When you find a cat peeing on the bed, you might be tempted to punish it immediately, to stop the behavior altogether. Unfortunately, this isn’t the case most of the time, and you have to take a closer look at the problem if you want to answer the question, “why is my cat peeing on my bed?”
Why Is My Cat Suddenly Peeing On My Bed? Why Does My Cat Pee on My Bed?
There are several possible reasons why your cat is suddenly peeing on your bed. Our first question would be: is your adequately trained to use the litterbox? If not, then your cat probably thinks that it can ‘go’ anywhere it, please. Litterbox training is essential and is best done when the cat is small, so it is conditioned to use just one spot for peeing and pooping. The second possible reason why your cat is peeing on your bed is the location of the litterbox.
The best location for a litterbox is away from bustling spaces at home. Your cat needs a little privacy, too. If the litterbox has been positioned in a space where there is heavy foot traffic, the presence of people and perhaps noisy appliances is driving it away to do its business elsewhere. Instead of punishing your cat, try modifying the spot where it’s supposed to do its business. Be sure to reintroduce the litterbox after relocating it and observe if the behavior changes. Chances are, if the new location of the litterbox is desirable, it won’t have any more issues urinating in the litterbox instead of your bed. Bedrooms are naturally private areas that have little noise, so, understandably, many domestic animals would pick this spot in the house to relieve themselves.
The second possible reason for the shift in behavior is that there are too many cats, and some of your cats don’t want to use overused litterboxes. If you live in a multi-floor home, you may also want to place one litterbox on every floor, so your cat can ‘go’ whenever it needs to. If there aren’t a sufficient number of litterboxes, it may just decide to do its business where it is most convenient at the moment, and that place maybe your bed.
Kittens, who have less bladder control than their adult counterparts, need more help in this regard. Having additional litterboxes can better support kittens as they master their body functions and control their bladders.
The third possible reason for the bed-peeing behavior is the litterbox or the cat litter you have used. For one, cats do not like the cover that presses up against their backsides when they try to pee or poop. The additional cover, which protects the litterbox’s inner lining, may be undesirable to some cats. If you have a senior cat at home, check how accessible the litterbox is. Some litterboxes are built so that the walls or sides are too high to prevent cat litter from accidentally being kicked or spread across the room. When the litterbox walls are too high, older cats with arthritis may find it difficult to enter and exit the litterbox without experiencing joint pain.
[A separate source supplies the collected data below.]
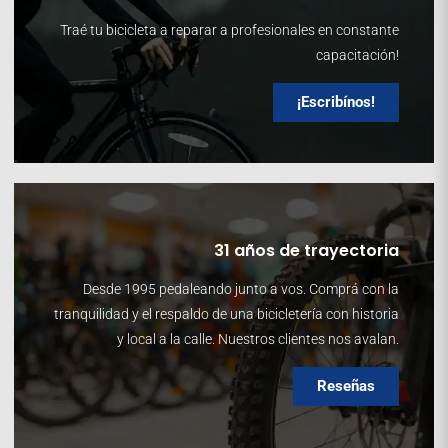
Traé tu bicicleta a reparar a profesionales en constante
capacitación!
¡Escribínos!
31 años de trayectoria
Desde 1995 pedaleando junto a vos. Comprá con la
tranquilidad y el respaldo de una bicicletería con historia
y local a la calle. Nuestros clientes nos avalan.
Reseñas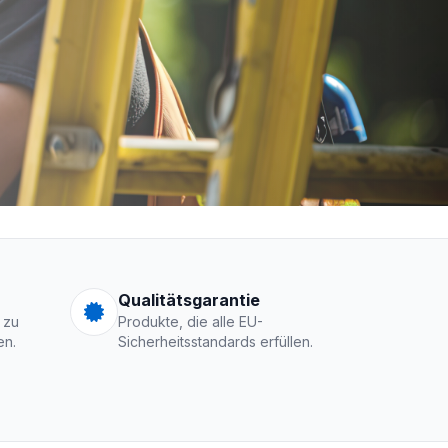
men Logo
Qualitätsgarantie
 zu
Produkte, die alle EU-
en.
Sicherheitsstandards erfüllen.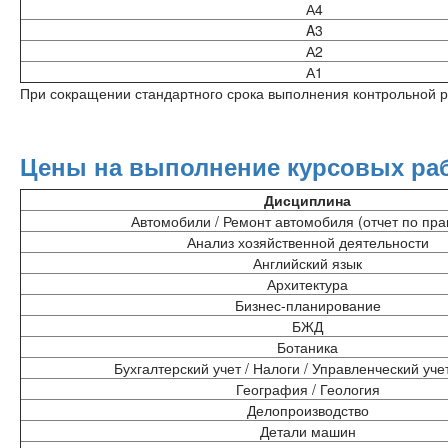
А4
A3
А2
А1
При сокращении стандартного срока выполнения контрольной р
Цены на выполнение курсовых раб
Дисциплина
Автомобили / Ремонт автомобиля (отчет по пра
Анализ хозяйственной деятельности
Английский язык
Архитектура
Бизнес-планирование
БЖД
Ботаника
Бухгалтерский учет / Налоги / Управленческий учет
География / Геология
Делопроизводство
Детали машин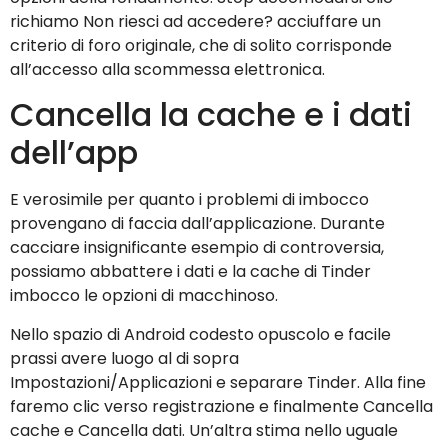
richiamo Non riesci ad accedere? acciuffare un
criterio di foro originale, che di solito corrisponde
all’accesso alla scommessa elettronica.
Cancella la cache e i dati
dell’app
E verosimile per quanto i problemi di imbocco
provengano di faccia dall’applicazione. Durante
cacciare insignificante esempio di controversia,
possiamo abbattere i dati e la cache di Tinder
imbocco le opzioni di macchinoso.
Nello spazio di Android codesto opuscolo e facile
prassi avere luogo al di sopra
Impostazioni/Applicazioni e separare Tinder. Alla fine
faremo clic verso registrazione e finalmente Cancella
cache e Cancella dati. Un’altra stima nello uguale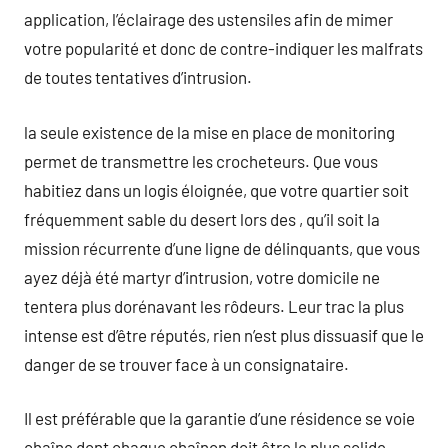
application, l’éclairage des ustensiles afin de mimer
votre popularité et donc de contre-indiquer les malfrats
de toutes tentatives d’intrusion.
la seule existence de la mise en place de monitoring
permet de transmettre les crocheteurs. Que vous
habitiez dans un logis éloignée, que votre quartier soit
fréquemment sable du desert lors des , qu’il soit la
mission récurrente d’une ligne de délinquants, que vous
ayez déjà été martyr d’intrusion, votre domicile ne
tentera plus dorénavant les rôdeurs. Leur trac la plus
intense est d’être réputés, rien n’est plus dissuasif que le
danger de se trouver face à un consignataire.
Il est préférable que la garantie d’une résidence se voie
chaîne dont chaque chaînon doit être le plus solide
What about cat litter? You may have your favorite brand, but your preferences have nothing to do with your cat’s preferences. Declawed cats will find it painful to dig through cat litter that is tougher on their paw pads. As a result, they may ignore the cat litter completely and pee on your bed. To test this theory, place two litterboxes side by side and add two kinds of cat litter. One brand should be softer than the other to rule out any issues with the cat litter’s texture and hardness. Check the next day in which cat litter was used and pawed through the most, and you have your winner.
The next possible reason why your cat is acting out is a significant change in your household. Let’s say someone moved in or you have a new baby. The shift in the dynamics at home can cause aberrant behaviors to surface. Cats are creatures of balance and routine. Disruptions in their environment and routines can cause stress, and the additional stress can, in turn, cause changes to their behavior. Veterinary experts call this soiling behavior. Unless you can do something about the stress, the soiling behavior may continue. We don’t know a lot about cats’ deeper psychology for apparent reasons, but we know that all animals react in specific ways to different stress levels.
Another critical angle that you can look at is the possibility that your cat doesn’t feel secure or safe in the environment anymore. Again, minor changes that don’t matter to humans can have an immense impact on domestic animals like cats and dogs. If you have many kinds of pets at home and you tend to pay more attention to some of them just because you want to, your cats may feel that they are in a downhill battle for your affection. This can lead to a chain effect that ultimately results in soiling behavior.
The great news here is that you can perform modifications in how you treat your cats at home so that they would begin to feel more secure again. You must be able to create a more secure environment for your felines whenever possible.
How Do You Stop a Cat from Peeing On the Bed?
If your cat keeps peeing on bed, look more closely into the many possible reasons why your cat is exhibiting soiling behavior. The most significant factor here is where the cat is supposed to go to relieve itself.
Do Cats Pee Out of Spite?
If your cat peeing on the bed, don’t think that it did so out of spite. Cats are not like humans, and they operate neurologically on an entirely different wavelength. A cat that continues to pee randomly in different parts of the house may be suffering from a urinary tract infection or a related condition that prevents the cat from controlling their urination.